Soda Core Spark Integration (Legacy)
This entry describes `soda-core-spark`, an older Python library for data quality testing on Spark DataFrames. It was an extension of `Soda SQL` that allowed programmatic data quality checks. As of Soda v3, `soda-core-spark` and `soda-sql` have been deprecated. Spark DataFrame integration is now handled directly by the main `soda-core` library using its native Spark connection capabilities. The latest available version of this deprecated package is `3.5.6`.
Warnings
- breaking The `soda-core-spark` package has been officially deprecated. It, along with `Soda SQL`, has been replaced by `Soda Core` as the unified solution for data quality testing.
- breaking Soda Core v4 (released January 28, 2026) introduces 'Data Contracts' as the default method for defining data quality rules, replacing the previous 'checks language' syntax. This is a significant breaking change for users migrating from older versions of Soda Core or `soda-core-spark`.
- gotcha Soda Core v3 (which is the relevant version for migrating from `soda-core-spark`) has known compatibility limitations. Specifically, it does not support Apache Spark 4.0 or Python 3.12.
- gotcha When using Soda Core with Spark DataFrames, you typically need to run Soda programmatically and register DataFrames as temporary views for checks to be executed.
Install
-
pip install soda-core-spark
Imports
- scan
from sodaspark import scan
Quickstart
import os
from pyspark.sql import SparkSession
from sodaspark import scan
# Initialize Spark Session
spark_session = SparkSession.builder.appName("SodaSparkExample").getOrCreate()
# Create a sample DataFrame
df = spark_session.createDataFrame([
{"id": "1", "name": "Alice", "age": 30},
{"id": "2", "name": "Bob", "age": None},
{"id": "3", "name": "Charlie", "age": 35},
{"id": "4", "name": "David", "age": 22}
])
# Define data quality checks in YAML format
# For deprecated soda-spark, checks are passed as a string.

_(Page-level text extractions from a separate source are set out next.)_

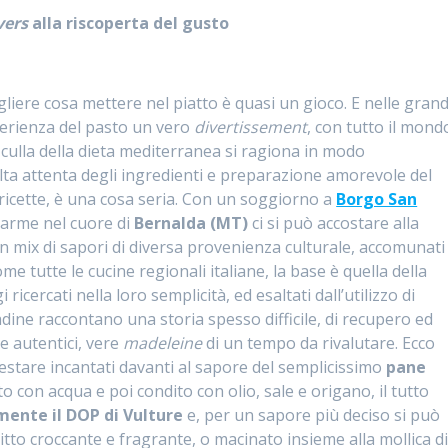
vers
alla riscoperta del gusto
gliere cosa mettere nel piatto è quasi un gioco. E nelle grand
perienza del pasto un vero
divertissement
, con tutto il mond
 culla della dieta mediterranea si ragiona in modo
ta attenta degli ingredienti e preparazione amorevole del
e ricette, è una cosa seria. Con un soggiorno a
Borgo San
harme nel cuore di
Bernalda (MT)
ci si può accostare alla
un mix di sapori di diversa provenienza culturale, accomunati
e tutte le cucine regionali italiane, la base è quella della
ricercati nella loro semplicità, ed esaltati dall’utilizzo di
dine raccontano una storia spesso difficile, di recupero ed
e autentici, vere
madeleine
di un tempo da rivalutare. Ecco
stare incantati davanti al sapore del semplicissimo
pane
 con acqua e poi condito con olio, sale e origano, il tutto
lmente il DOP di Vulture
e, per un sapore più deciso si può
fritto croccante e fragrante, o macinato insieme alla mollica d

# For modern Soda Core, these would typically be in a separate .yml file.
scan_definition = """
table_name: my_dataframe
metrics:
- row_count
- missing_count(age)
- avg(age)
checks:
- row_count > 0
- missing_count(age) < 1
- avg(age) between 20 and 40
"""
# Execute the scan
# Note: data_source_name should be set if connecting to Soda Cloud,
# but for local programmatic scans, it's often 'spark_df' by default.
scan_results = scan.execute(
data_frame=df,
scan_definition=scan_definition,
data_source_name="spark_df" # Can be customized
)
print("Scan Results:")
print(scan_results.get_json_representation())
# Stop Spark Session
spark_session.stop()
# IMPORTANT: This quickstart uses the deprecated `sodaspark` library.
# For current Spark integration, please refer to Soda Core documentation and use
# `from soda.scan import Scan` and `scan.add_spark_session(...)`.